South Korean insurer Kyobo Life Insurance assured its investors that it is committed in holding an initial public offering (IPO), which it has been putting off for three years.
According to a report by Pulse News, the insurer once again dangled the promise of an IPO to its investors, in order to prevent them from exercising options that could cost the market’s third-largest player close to KRW1 trillion won (US$886 million). Such a loss would be hugely detrimental to the insurer, which, along with other players, is scrambling to bolster its capital base to meet new accounting rules in 2022.
The insurer received investments from various entities both in Korea and overseas in 2012, under the condition that it went public by September 2015. Affinity Equity Partners owns 9.05%, Ontario Teachers’ Pension Plan 7.62%, SC Private Equity 5.33%, IMM Private Equity 5.23%, Baring Private Equity Asia 5.23%, and Government of Singapore Investment Corp. (GIC) 4.50%.
Four of the six mentioned investors have said that they would exercise their option and sell their shares in the insurer. The fifth, SC Private Equity, is also considering joining them. The five investors’ holdings combined represent 29.34% of Kyobo Life. If Ontario Teachers’ Pension Plan decides to join, this would bump up the total holdings to 36.96%.

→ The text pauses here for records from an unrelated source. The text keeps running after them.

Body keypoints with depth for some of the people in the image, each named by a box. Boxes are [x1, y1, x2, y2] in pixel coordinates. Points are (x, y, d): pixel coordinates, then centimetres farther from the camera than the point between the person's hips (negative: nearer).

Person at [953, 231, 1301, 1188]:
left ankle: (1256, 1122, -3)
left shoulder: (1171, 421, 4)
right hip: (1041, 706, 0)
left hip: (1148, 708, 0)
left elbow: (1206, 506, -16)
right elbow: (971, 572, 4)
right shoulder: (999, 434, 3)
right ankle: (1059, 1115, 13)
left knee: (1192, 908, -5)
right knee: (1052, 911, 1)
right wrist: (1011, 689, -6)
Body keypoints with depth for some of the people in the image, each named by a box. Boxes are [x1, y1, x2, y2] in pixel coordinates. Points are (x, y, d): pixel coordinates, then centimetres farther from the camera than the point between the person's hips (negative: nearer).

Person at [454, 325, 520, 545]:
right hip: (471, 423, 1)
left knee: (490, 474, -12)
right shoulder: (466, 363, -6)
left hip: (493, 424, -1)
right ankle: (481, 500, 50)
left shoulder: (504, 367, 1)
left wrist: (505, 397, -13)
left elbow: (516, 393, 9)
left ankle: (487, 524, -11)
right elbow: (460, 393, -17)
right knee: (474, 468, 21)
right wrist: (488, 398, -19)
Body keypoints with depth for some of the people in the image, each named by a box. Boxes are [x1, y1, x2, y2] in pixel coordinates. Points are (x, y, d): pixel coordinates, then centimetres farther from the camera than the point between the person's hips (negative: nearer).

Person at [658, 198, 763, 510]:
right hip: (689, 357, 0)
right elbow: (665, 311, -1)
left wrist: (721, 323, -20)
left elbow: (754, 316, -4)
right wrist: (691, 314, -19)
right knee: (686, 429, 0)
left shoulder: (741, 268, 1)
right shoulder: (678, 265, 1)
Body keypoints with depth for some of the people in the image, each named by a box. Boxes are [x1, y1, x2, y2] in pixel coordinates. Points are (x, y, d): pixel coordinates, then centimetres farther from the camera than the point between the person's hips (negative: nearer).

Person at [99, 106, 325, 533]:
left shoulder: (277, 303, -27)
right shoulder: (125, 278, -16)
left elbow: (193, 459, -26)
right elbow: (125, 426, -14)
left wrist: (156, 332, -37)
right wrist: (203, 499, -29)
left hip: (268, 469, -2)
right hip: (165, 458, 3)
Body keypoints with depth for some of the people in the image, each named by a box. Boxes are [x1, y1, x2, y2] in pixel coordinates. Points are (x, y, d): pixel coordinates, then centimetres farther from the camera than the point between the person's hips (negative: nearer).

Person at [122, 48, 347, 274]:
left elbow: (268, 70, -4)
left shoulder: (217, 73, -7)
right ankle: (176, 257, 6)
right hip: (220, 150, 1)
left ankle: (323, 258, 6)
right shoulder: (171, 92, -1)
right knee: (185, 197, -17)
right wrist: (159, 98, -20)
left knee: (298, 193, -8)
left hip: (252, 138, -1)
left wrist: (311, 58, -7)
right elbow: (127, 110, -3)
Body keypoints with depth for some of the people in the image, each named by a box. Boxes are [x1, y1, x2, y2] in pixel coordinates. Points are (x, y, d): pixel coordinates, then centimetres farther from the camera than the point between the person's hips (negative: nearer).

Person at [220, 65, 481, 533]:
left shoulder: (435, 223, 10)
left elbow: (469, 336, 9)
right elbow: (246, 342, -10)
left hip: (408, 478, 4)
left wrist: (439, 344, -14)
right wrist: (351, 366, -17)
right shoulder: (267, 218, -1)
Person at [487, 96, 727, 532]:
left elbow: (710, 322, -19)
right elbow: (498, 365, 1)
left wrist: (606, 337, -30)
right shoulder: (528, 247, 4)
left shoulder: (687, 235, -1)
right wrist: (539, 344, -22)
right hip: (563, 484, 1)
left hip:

If no-one buys the shares, Kyobo will be forced to reimburse the investors an estimated KRW1 trillion. This will hurt the company’s efforts to comply with the incoming IFRS 17 standard. It still needs to raise between KRW2 trillion to KRW5 trillion in capital to meet the requirements.
However, the report said that holding an IPO will be tough due to poor sentiment in the domestic stock market and a bleak outlook for the insurance industry due to weakening local demand. Orange Life, formerly known as ING Life Insurance Korea, recently cancelled its IPO due to weak investor demand.